When speaking to parties interested in joining Business against Poverty we are sometimes asked how our movement helps address poverty here in the U.K. We are proud to talk about the success of our Dignity project (which provides essential white goods to those families in need) and also how our members support the long established purpose of our charity, helping poor communities across the globe.
In recent months, the growing plight of U.K. families, struggling with rising prices and fuel bills has been well covered in the media. And the impending increase in National Insurance contributions is expected to make matters worse. We acknowledge the Government’s initiatives to help relieve pressure on the poorest families but recognise that many will fail to qualify, requiring them to make some very stark choices.
Whatever our political views, it is staggering to think that the world’s fifth largest economy is seeing so many families, especially with children of school age or younger, forced into poverty.
The conversation can extend to whether charity should begin at home. And in current times that is an increasingly valid question. However, our charity (like many others) operates with limited resources and a change in focus would likely mean cutting funding to projects elsewhere. It is sad and frustrating but at times we are faced with making stark choices also.
Poverty robs a person of their dignity and it can mean depravation on an unbelievable scale. A big question for a charity like ours is how do you make a choice of which child to feed?

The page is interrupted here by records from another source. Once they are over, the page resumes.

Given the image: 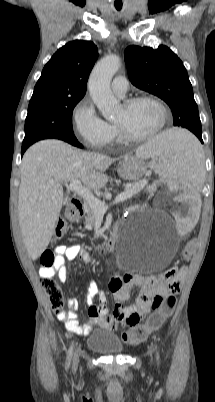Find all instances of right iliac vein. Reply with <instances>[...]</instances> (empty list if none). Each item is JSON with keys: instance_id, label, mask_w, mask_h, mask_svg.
<instances>
[{"instance_id": "63e3f726", "label": "right iliac vein", "mask_w": 215, "mask_h": 402, "mask_svg": "<svg viewBox=\"0 0 215 402\" xmlns=\"http://www.w3.org/2000/svg\"><path fill=\"white\" fill-rule=\"evenodd\" d=\"M78 363H79V356H78V354L76 353L75 356H74V361H73V369H74V370L77 369Z\"/></svg>"}]
</instances>
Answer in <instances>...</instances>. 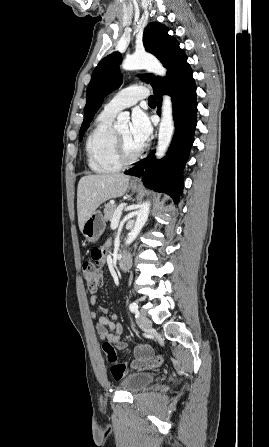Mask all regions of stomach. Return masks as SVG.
Here are the masks:
<instances>
[{
	"label": "stomach",
	"instance_id": "0dacf381",
	"mask_svg": "<svg viewBox=\"0 0 269 447\" xmlns=\"http://www.w3.org/2000/svg\"><path fill=\"white\" fill-rule=\"evenodd\" d=\"M140 186H131V190L133 192H138ZM105 218L102 216L99 210L93 212L91 216H89L88 220H86L83 225L82 233L84 237H86L87 241H97L99 239L101 233H103L105 229Z\"/></svg>",
	"mask_w": 269,
	"mask_h": 447
}]
</instances>
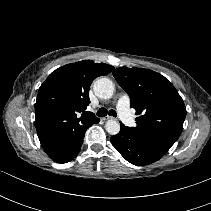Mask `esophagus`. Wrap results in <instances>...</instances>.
Wrapping results in <instances>:
<instances>
[{
    "instance_id": "esophagus-1",
    "label": "esophagus",
    "mask_w": 211,
    "mask_h": 211,
    "mask_svg": "<svg viewBox=\"0 0 211 211\" xmlns=\"http://www.w3.org/2000/svg\"><path fill=\"white\" fill-rule=\"evenodd\" d=\"M112 119H114V118L111 116H107V117L103 118V120H112Z\"/></svg>"
}]
</instances>
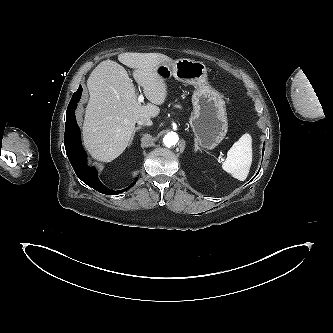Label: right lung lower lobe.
Segmentation results:
<instances>
[{
	"label": "right lung lower lobe",
	"mask_w": 333,
	"mask_h": 333,
	"mask_svg": "<svg viewBox=\"0 0 333 333\" xmlns=\"http://www.w3.org/2000/svg\"><path fill=\"white\" fill-rule=\"evenodd\" d=\"M82 94V87L73 94L66 111L64 145L68 159L78 176L85 184L103 194H118L126 189L112 191L107 189L98 179V172L95 167H89L86 163V153L81 145L80 130L75 118V109ZM135 184L129 186L132 187Z\"/></svg>",
	"instance_id": "right-lung-lower-lobe-1"
}]
</instances>
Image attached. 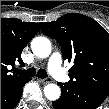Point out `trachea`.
I'll return each instance as SVG.
<instances>
[{"instance_id": "1", "label": "trachea", "mask_w": 109, "mask_h": 109, "mask_svg": "<svg viewBox=\"0 0 109 109\" xmlns=\"http://www.w3.org/2000/svg\"><path fill=\"white\" fill-rule=\"evenodd\" d=\"M16 73L18 74H24L28 77H33L35 76V74L37 73V77L38 78H46L47 77V72L44 70V69H39L37 72H36V69L35 68H30L28 70H20V69H16L15 70Z\"/></svg>"}]
</instances>
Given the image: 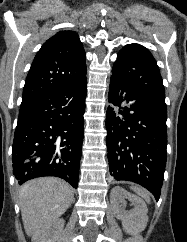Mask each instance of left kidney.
Returning a JSON list of instances; mask_svg holds the SVG:
<instances>
[{
    "instance_id": "left-kidney-1",
    "label": "left kidney",
    "mask_w": 187,
    "mask_h": 242,
    "mask_svg": "<svg viewBox=\"0 0 187 242\" xmlns=\"http://www.w3.org/2000/svg\"><path fill=\"white\" fill-rule=\"evenodd\" d=\"M131 202L133 209L131 212H126L124 207L126 206V201ZM110 202L114 215L117 219L122 221L123 230L128 234H137L142 232L148 222L147 216V206L145 202L129 193L121 187H114L111 190Z\"/></svg>"
}]
</instances>
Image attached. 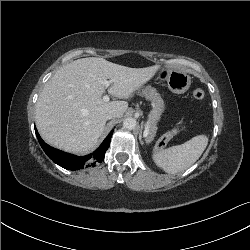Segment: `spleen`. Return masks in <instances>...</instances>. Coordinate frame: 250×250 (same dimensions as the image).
I'll list each match as a JSON object with an SVG mask.
<instances>
[{
  "instance_id": "spleen-1",
  "label": "spleen",
  "mask_w": 250,
  "mask_h": 250,
  "mask_svg": "<svg viewBox=\"0 0 250 250\" xmlns=\"http://www.w3.org/2000/svg\"><path fill=\"white\" fill-rule=\"evenodd\" d=\"M208 144L205 134L197 135L189 141L160 150L153 154L156 165L169 174L185 171L202 155Z\"/></svg>"
}]
</instances>
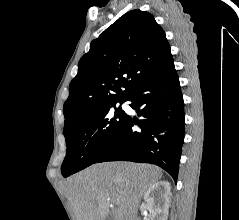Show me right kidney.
I'll return each mask as SVG.
<instances>
[{
	"instance_id": "right-kidney-1",
	"label": "right kidney",
	"mask_w": 239,
	"mask_h": 220,
	"mask_svg": "<svg viewBox=\"0 0 239 220\" xmlns=\"http://www.w3.org/2000/svg\"><path fill=\"white\" fill-rule=\"evenodd\" d=\"M171 185L168 181H158L148 188L144 200L151 220H167L170 206Z\"/></svg>"
}]
</instances>
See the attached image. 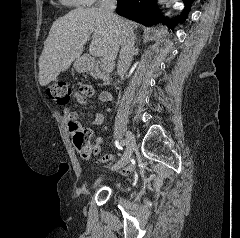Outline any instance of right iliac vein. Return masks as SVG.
Returning <instances> with one entry per match:
<instances>
[{
  "label": "right iliac vein",
  "mask_w": 240,
  "mask_h": 238,
  "mask_svg": "<svg viewBox=\"0 0 240 238\" xmlns=\"http://www.w3.org/2000/svg\"><path fill=\"white\" fill-rule=\"evenodd\" d=\"M125 143H126L125 153H124L123 157L121 158V160H119L116 164H114L111 167L112 171H117V170H120L121 168H123L129 162V160L131 158L132 152H133L136 144H135L134 136L130 132H127V134H126ZM98 183H99V180L94 184V187H96Z\"/></svg>",
  "instance_id": "63e3f726"
}]
</instances>
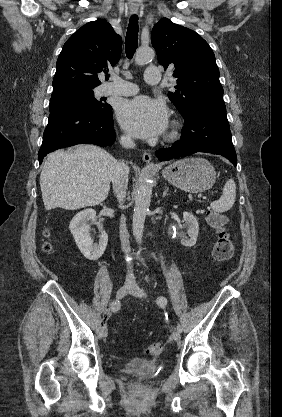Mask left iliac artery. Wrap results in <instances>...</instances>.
<instances>
[{
	"mask_svg": "<svg viewBox=\"0 0 282 417\" xmlns=\"http://www.w3.org/2000/svg\"><path fill=\"white\" fill-rule=\"evenodd\" d=\"M156 303L160 306V307H164L167 304V299L163 296H160L156 299ZM177 331L178 332H182V327L180 326V324H177Z\"/></svg>",
	"mask_w": 282,
	"mask_h": 417,
	"instance_id": "left-iliac-artery-1",
	"label": "left iliac artery"
}]
</instances>
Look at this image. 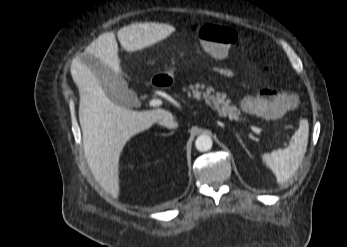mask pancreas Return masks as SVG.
I'll return each instance as SVG.
<instances>
[{"instance_id":"cf45deb5","label":"pancreas","mask_w":347,"mask_h":247,"mask_svg":"<svg viewBox=\"0 0 347 247\" xmlns=\"http://www.w3.org/2000/svg\"><path fill=\"white\" fill-rule=\"evenodd\" d=\"M203 87L199 84H190L188 88L184 87L183 91L187 92L188 97L195 99L203 98L205 102L222 117H229L230 120L241 121L240 110L232 104L230 99L226 98L225 93L215 92L211 87L202 91Z\"/></svg>"}]
</instances>
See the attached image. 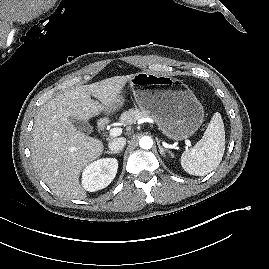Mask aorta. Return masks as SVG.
<instances>
[{"instance_id": "1", "label": "aorta", "mask_w": 269, "mask_h": 269, "mask_svg": "<svg viewBox=\"0 0 269 269\" xmlns=\"http://www.w3.org/2000/svg\"><path fill=\"white\" fill-rule=\"evenodd\" d=\"M152 145H153V140L149 136H143L139 140V146L142 149L148 150L152 147Z\"/></svg>"}]
</instances>
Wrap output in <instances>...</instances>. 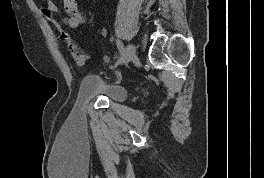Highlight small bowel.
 Masks as SVG:
<instances>
[{
	"mask_svg": "<svg viewBox=\"0 0 264 178\" xmlns=\"http://www.w3.org/2000/svg\"><path fill=\"white\" fill-rule=\"evenodd\" d=\"M44 7L52 14H59L61 11L59 7L52 0H43ZM63 15L62 21L70 28H78L85 24L87 16L79 10L76 0H62Z\"/></svg>",
	"mask_w": 264,
	"mask_h": 178,
	"instance_id": "small-bowel-1",
	"label": "small bowel"
}]
</instances>
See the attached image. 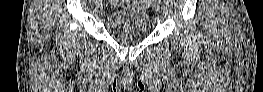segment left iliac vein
I'll list each match as a JSON object with an SVG mask.
<instances>
[{
	"label": "left iliac vein",
	"mask_w": 263,
	"mask_h": 92,
	"mask_svg": "<svg viewBox=\"0 0 263 92\" xmlns=\"http://www.w3.org/2000/svg\"><path fill=\"white\" fill-rule=\"evenodd\" d=\"M160 3H161V0H158V3L155 4L156 13H161Z\"/></svg>",
	"instance_id": "4c4485c4"
}]
</instances>
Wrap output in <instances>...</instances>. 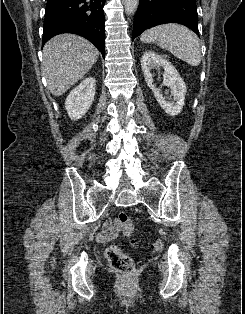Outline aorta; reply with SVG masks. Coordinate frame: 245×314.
<instances>
[{"label":"aorta","instance_id":"obj_1","mask_svg":"<svg viewBox=\"0 0 245 314\" xmlns=\"http://www.w3.org/2000/svg\"><path fill=\"white\" fill-rule=\"evenodd\" d=\"M139 0H124L125 13L133 15L138 8Z\"/></svg>","mask_w":245,"mask_h":314}]
</instances>
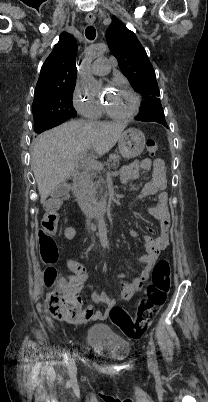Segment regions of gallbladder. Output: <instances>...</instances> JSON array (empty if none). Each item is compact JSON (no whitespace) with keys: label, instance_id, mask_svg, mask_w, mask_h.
Segmentation results:
<instances>
[{"label":"gallbladder","instance_id":"gallbladder-1","mask_svg":"<svg viewBox=\"0 0 208 402\" xmlns=\"http://www.w3.org/2000/svg\"><path fill=\"white\" fill-rule=\"evenodd\" d=\"M70 184L68 181H61L59 186H56L54 190L51 191L50 196L52 199H59L61 195H65L69 189Z\"/></svg>","mask_w":208,"mask_h":402}]
</instances>
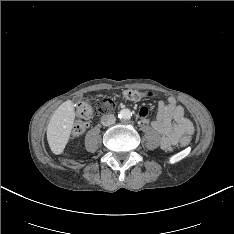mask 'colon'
Instances as JSON below:
<instances>
[{
    "instance_id": "colon-1",
    "label": "colon",
    "mask_w": 234,
    "mask_h": 234,
    "mask_svg": "<svg viewBox=\"0 0 234 234\" xmlns=\"http://www.w3.org/2000/svg\"><path fill=\"white\" fill-rule=\"evenodd\" d=\"M129 98H144L148 94L137 90H126L123 92V97ZM115 109V103L111 99H102L94 104L90 101L80 102L77 106V116L80 120L75 124L73 129V136L78 137L82 135L88 128L87 120L93 116L105 115ZM190 137L184 136L181 140L182 146L190 144Z\"/></svg>"
}]
</instances>
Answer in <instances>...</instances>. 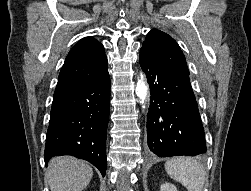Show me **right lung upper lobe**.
Listing matches in <instances>:
<instances>
[{
	"label": "right lung upper lobe",
	"instance_id": "cb5924a9",
	"mask_svg": "<svg viewBox=\"0 0 251 191\" xmlns=\"http://www.w3.org/2000/svg\"><path fill=\"white\" fill-rule=\"evenodd\" d=\"M107 75L108 63L103 45L93 37H85L68 53L54 97L88 86Z\"/></svg>",
	"mask_w": 251,
	"mask_h": 191
}]
</instances>
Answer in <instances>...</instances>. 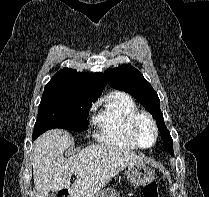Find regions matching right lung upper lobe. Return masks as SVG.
I'll return each instance as SVG.
<instances>
[{
    "label": "right lung upper lobe",
    "mask_w": 209,
    "mask_h": 197,
    "mask_svg": "<svg viewBox=\"0 0 209 197\" xmlns=\"http://www.w3.org/2000/svg\"><path fill=\"white\" fill-rule=\"evenodd\" d=\"M47 85L79 87L98 98L106 81L103 73H83L64 68L57 72Z\"/></svg>",
    "instance_id": "1"
}]
</instances>
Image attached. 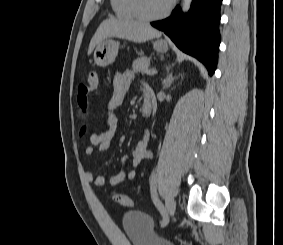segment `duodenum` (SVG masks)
I'll use <instances>...</instances> for the list:
<instances>
[{"label": "duodenum", "instance_id": "1", "mask_svg": "<svg viewBox=\"0 0 283 245\" xmlns=\"http://www.w3.org/2000/svg\"><path fill=\"white\" fill-rule=\"evenodd\" d=\"M153 103L150 94L146 93L144 95L143 105H142V113L144 116L148 117L152 113Z\"/></svg>", "mask_w": 283, "mask_h": 245}]
</instances>
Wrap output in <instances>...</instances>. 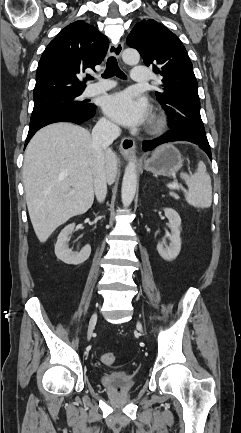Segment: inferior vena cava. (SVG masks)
Here are the masks:
<instances>
[{
	"label": "inferior vena cava",
	"mask_w": 241,
	"mask_h": 433,
	"mask_svg": "<svg viewBox=\"0 0 241 433\" xmlns=\"http://www.w3.org/2000/svg\"><path fill=\"white\" fill-rule=\"evenodd\" d=\"M121 129L106 120L99 121L92 130L91 150L95 156L93 166L94 191L98 202H103L107 194V180L104 171V151L120 135Z\"/></svg>",
	"instance_id": "1"
}]
</instances>
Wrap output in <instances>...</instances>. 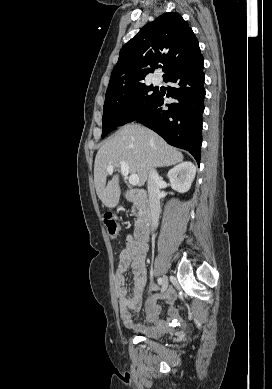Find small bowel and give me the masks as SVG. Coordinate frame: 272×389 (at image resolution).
Listing matches in <instances>:
<instances>
[{
  "label": "small bowel",
  "mask_w": 272,
  "mask_h": 389,
  "mask_svg": "<svg viewBox=\"0 0 272 389\" xmlns=\"http://www.w3.org/2000/svg\"><path fill=\"white\" fill-rule=\"evenodd\" d=\"M146 253V244H137L133 239H127L126 246L119 255L114 280L120 316L124 326L136 332L150 335L154 328L137 324L132 315V311H139L141 308L143 293L147 284ZM128 268H131L133 273L132 294L130 296H128L125 288V272ZM151 289L156 290V286L152 285ZM158 297L159 295L157 294H151L146 301L145 307L148 312V321L154 320L160 313V309L155 305ZM166 300L169 305L173 303L174 295L172 292L166 295ZM168 312L173 314L174 309L169 307Z\"/></svg>",
  "instance_id": "small-bowel-1"
}]
</instances>
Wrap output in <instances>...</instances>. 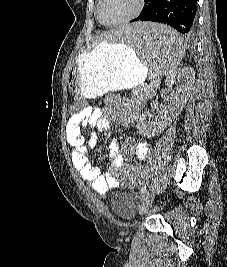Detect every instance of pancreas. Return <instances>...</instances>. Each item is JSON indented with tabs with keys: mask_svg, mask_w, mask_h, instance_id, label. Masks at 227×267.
I'll use <instances>...</instances> for the list:
<instances>
[{
	"mask_svg": "<svg viewBox=\"0 0 227 267\" xmlns=\"http://www.w3.org/2000/svg\"><path fill=\"white\" fill-rule=\"evenodd\" d=\"M152 87H153L152 85L151 86H146V87H144V89L147 90V91H150L152 89Z\"/></svg>",
	"mask_w": 227,
	"mask_h": 267,
	"instance_id": "cf45deb5",
	"label": "pancreas"
}]
</instances>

Imagine 2 children standing in front of you. One child is from the U.K, the second from Romania or Nepal.
The child from the UK is wearing hand-me-down clothes donated by friends or bought at a charity shop. Their school has donated a second hand school uniform. Financial circumstances mean that the child is having to forgo many of the things they enjoy. There is teasing in school but the school is supportive and helps where it is able. Sometimes the only food in the house is cereal or toast. There are occasions when the child goes to bed feeling hungry. Their mother is exhausted with trying to make ends meet. There is some security knowing that her home is funded by her local council (or through benefits) but bills are a struggle. During term time she relies on the school to provide her child with a hot lunch and breakfast, although this is not always available during the school holidays. The family receives benefits and qualifies to use the local foodbank. If the mother does work she is paid at either the national minimum or living wage. Their struggle is unpleasant at times and more than most of us would wish to endure but it has the potential to be temporary.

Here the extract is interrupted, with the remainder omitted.